Hailstorms have historically demonstrated their capacity to wreak havoc, transcending borders and challenging the resilience of both man-made structures and the natural world.
A notable instance documented by the Liverpool Mercury in 1894 highlights the sheer force and destruction wrought by these icy projectiles.
Contrary to the milder impacts typically observed in Great Britain, regions across the globe have witnessed hailstones causing substantial damage, including the penetration of corrugated iron roofs.
Large Hailstones
Hailstones have broken windows and have been known also to pierce corrugated iron, though not in Great Britain, where, as a general thing, the force as well as the size of the stones is not sufficient to occasion such wholesale and serious damage, says the Liverpool Mercury.
On one occasion, G.J. Symonds, F.R.S., who is a meteorological authority of very high standing, pooh-hooed a report from India relative to the piercing of an iron roof by hailstones.
Now, quite recently, there was presented to the Royal Society of New South Wales, by C. H. Russell, an indisputable account of a hailstorm in the Narrabri district, which occasioned this very phenomenon.

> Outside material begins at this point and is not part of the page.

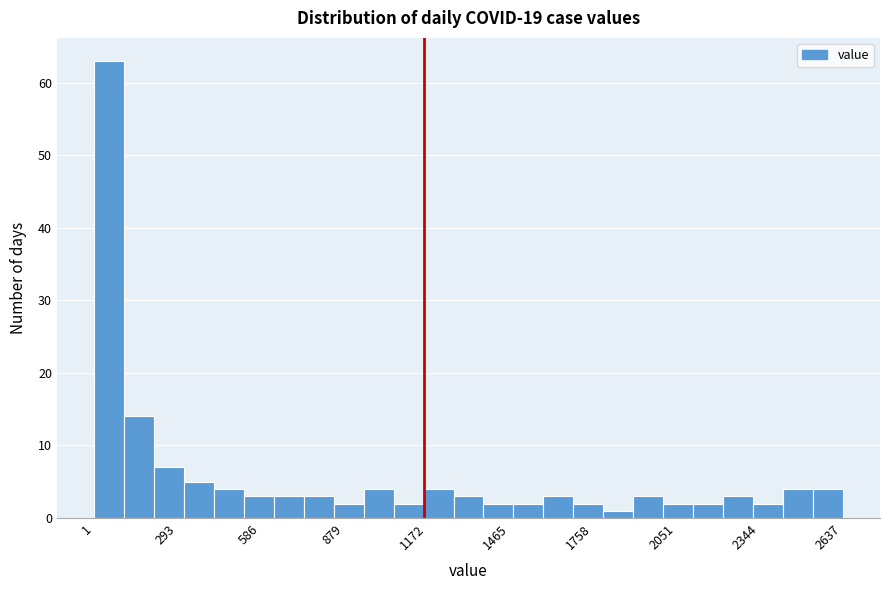

Read against the x-axis, roughly where is the centre of the tallest bar?

50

On the morning after the storm the manager at one of the meteorological stations found 19 sheep lying dead, in addition to birds, kangaroo rats and crowds of other creatures – all of them killed by the hailstones, which broke all the windows exposed to them, dented the galvanized iron roofing from end to end, and cut many of the sheets right through.

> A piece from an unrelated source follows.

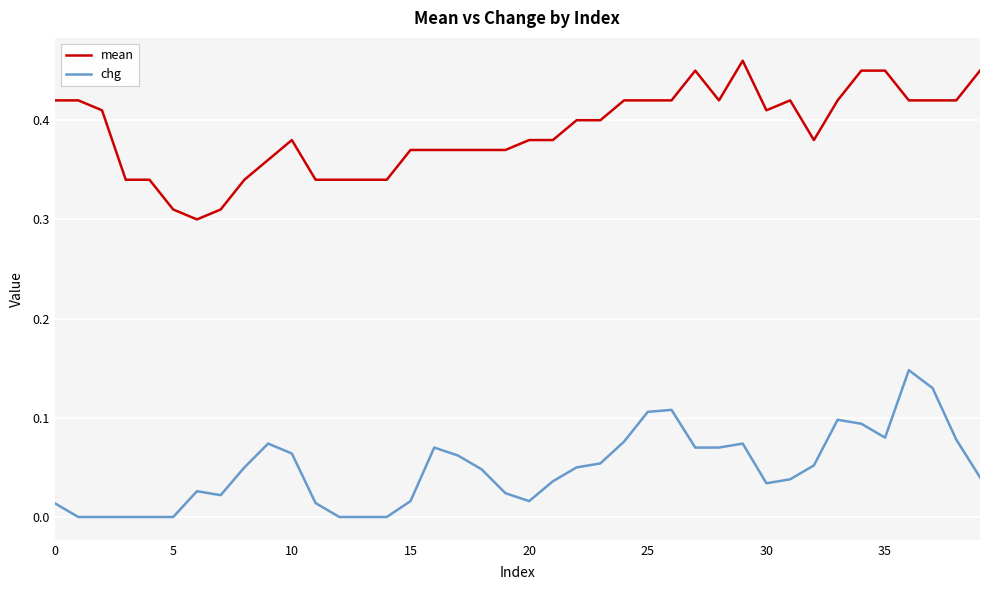

True or false: chg and mean cross at least once.

False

In one sheet no less than 60 holes were found, and in another no less than 30.
France, singular to relate, has been very unfortunate in the matter of damaging hailstorms. One, which fell in the neighborhood of Angouleme, wounded several persons severely, and killed a child near Barbezieux; injured the cattle, sheep, and pigs; entirely stripped the trees of their leaves; cut the vines into pieces and crushed the crops.

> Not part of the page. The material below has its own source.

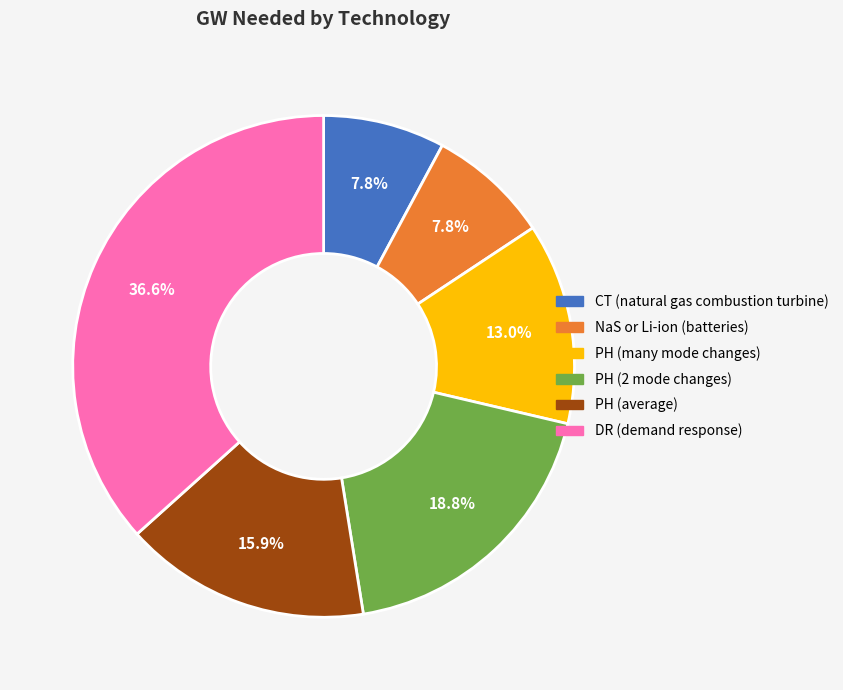

Does any single category account for the majority?

No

The whole district was deprived of game, and the effects of the storm were visible five years afterward.
Another which fell some years earlier, has the distinction of being the most remarkable hailstorm on record. It was divided into two distinct bands – the western one 420 miles long and 10 miles broad, and the eastern one over 500 miles long, but only 5 miles broad.
It is estimated that 28,000,000 tons of ice fell, or about one pound to the square foot on an average. Some of the stones were half a pound each in weight.